■ **Task instructions**
From the line containing "[29] 29. Thelen" to the last line of the records, reproduce every line exactly and print nothing else.

■ **Records provided**
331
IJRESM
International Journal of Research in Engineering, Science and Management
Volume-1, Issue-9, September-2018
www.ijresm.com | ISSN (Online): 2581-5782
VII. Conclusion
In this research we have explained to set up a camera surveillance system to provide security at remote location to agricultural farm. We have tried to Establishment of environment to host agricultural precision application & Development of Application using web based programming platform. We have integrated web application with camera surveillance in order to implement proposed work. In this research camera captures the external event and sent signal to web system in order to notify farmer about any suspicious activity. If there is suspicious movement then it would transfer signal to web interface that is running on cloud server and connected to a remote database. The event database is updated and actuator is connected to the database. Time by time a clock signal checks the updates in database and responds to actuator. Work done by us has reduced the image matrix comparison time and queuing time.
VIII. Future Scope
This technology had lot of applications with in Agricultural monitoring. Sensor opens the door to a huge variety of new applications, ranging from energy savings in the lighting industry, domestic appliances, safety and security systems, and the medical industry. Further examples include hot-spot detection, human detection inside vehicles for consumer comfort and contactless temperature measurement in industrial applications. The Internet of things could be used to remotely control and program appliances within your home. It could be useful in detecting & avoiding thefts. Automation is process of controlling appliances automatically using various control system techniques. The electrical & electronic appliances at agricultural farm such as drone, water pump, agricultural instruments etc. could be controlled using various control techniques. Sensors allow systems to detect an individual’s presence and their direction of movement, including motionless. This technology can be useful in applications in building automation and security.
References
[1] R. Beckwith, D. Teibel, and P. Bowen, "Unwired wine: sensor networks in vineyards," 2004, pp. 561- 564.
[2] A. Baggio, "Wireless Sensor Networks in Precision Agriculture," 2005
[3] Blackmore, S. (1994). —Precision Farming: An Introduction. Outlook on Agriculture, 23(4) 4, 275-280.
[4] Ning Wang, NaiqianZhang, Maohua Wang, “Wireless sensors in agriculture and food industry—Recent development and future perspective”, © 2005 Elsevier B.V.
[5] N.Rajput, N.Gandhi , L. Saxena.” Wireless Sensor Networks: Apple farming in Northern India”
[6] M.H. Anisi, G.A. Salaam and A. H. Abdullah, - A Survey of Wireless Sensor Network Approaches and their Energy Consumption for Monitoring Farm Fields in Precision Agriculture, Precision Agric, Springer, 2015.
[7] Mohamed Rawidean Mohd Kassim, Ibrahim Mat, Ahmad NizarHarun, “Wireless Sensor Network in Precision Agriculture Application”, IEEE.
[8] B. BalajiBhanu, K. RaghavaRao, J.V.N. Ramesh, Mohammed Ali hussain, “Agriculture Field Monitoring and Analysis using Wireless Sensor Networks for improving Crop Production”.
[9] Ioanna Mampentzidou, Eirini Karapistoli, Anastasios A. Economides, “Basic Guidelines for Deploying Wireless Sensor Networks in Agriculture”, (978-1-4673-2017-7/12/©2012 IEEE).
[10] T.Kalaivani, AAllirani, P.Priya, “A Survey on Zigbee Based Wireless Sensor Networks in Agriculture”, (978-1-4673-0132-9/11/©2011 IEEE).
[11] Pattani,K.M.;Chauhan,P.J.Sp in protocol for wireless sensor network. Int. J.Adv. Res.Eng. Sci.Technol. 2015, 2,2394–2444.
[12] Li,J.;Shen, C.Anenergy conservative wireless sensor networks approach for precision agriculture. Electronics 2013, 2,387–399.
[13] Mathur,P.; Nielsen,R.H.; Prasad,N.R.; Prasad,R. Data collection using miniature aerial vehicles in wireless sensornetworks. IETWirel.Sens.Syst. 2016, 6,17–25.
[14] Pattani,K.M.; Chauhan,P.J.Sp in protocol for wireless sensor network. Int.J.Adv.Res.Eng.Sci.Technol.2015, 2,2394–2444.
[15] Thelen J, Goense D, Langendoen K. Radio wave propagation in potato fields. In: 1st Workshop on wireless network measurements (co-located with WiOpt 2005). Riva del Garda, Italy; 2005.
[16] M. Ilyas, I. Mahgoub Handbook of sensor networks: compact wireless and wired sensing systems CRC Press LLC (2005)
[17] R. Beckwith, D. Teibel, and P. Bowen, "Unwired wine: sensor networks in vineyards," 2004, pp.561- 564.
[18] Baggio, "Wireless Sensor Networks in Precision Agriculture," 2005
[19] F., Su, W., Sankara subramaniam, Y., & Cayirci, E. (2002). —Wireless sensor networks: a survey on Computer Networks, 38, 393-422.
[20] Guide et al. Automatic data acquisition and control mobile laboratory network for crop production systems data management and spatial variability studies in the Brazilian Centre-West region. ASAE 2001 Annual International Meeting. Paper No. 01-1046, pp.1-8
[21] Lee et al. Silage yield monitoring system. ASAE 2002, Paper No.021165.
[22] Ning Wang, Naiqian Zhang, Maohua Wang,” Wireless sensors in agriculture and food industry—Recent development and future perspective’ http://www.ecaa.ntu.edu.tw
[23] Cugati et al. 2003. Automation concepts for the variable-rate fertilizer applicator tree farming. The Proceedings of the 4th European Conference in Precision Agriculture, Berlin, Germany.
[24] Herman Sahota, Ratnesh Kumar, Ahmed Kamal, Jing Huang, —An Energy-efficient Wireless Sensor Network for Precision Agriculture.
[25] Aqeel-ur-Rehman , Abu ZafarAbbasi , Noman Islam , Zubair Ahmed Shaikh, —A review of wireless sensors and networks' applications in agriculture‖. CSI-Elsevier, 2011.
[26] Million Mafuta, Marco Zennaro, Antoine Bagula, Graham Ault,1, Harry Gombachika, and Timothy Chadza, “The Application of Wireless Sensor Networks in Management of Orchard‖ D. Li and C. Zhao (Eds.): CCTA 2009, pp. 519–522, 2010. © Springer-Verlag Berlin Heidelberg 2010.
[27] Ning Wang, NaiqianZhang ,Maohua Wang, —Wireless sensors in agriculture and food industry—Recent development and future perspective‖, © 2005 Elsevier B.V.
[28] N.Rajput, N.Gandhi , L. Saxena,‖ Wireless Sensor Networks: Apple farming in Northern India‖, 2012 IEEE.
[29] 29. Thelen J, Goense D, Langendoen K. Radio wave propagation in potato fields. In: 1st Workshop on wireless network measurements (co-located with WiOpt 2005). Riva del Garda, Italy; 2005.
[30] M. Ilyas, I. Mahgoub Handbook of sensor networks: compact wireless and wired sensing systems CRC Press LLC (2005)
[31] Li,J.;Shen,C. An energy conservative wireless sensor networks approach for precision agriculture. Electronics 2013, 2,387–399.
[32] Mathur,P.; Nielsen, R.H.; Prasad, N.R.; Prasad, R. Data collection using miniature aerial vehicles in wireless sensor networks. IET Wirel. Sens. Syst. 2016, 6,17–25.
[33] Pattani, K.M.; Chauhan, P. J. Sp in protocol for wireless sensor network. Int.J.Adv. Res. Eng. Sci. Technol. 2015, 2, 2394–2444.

■ **Finished task**
[29] 29. Thelen J, Goense D, Langendoen K. Radio wave propagation in potato fields. In: 1st Workshop on wireless network measurements (co-located with WiOpt 2005). Riva del Garda, Italy; 2005.
[30] M. Ilyas, I. Mahgoub Handbook of sensor networks: compact wireless and wired sensing systems CRC Press LLC (2005)
[31] Li,J.;Shen,C. An energy conservative wireless sensor networks approach for precision agriculture. Electronics 2013, 2,387–399.
[32] Mathur,P.; Nielsen, R.H.; Prasad, N.R.; Prasad, R. Data collection using miniature aerial vehicles in wireless sensor networks. IET Wirel. Sens. Syst. 2016, 6,17–25.
[33] Pattani, K.M.; Chauhan, P. J. Sp in protocol for wireless sensor network. Int.J.Adv. Res. Eng. Sci. Technol. 2015, 2, 2394–2444.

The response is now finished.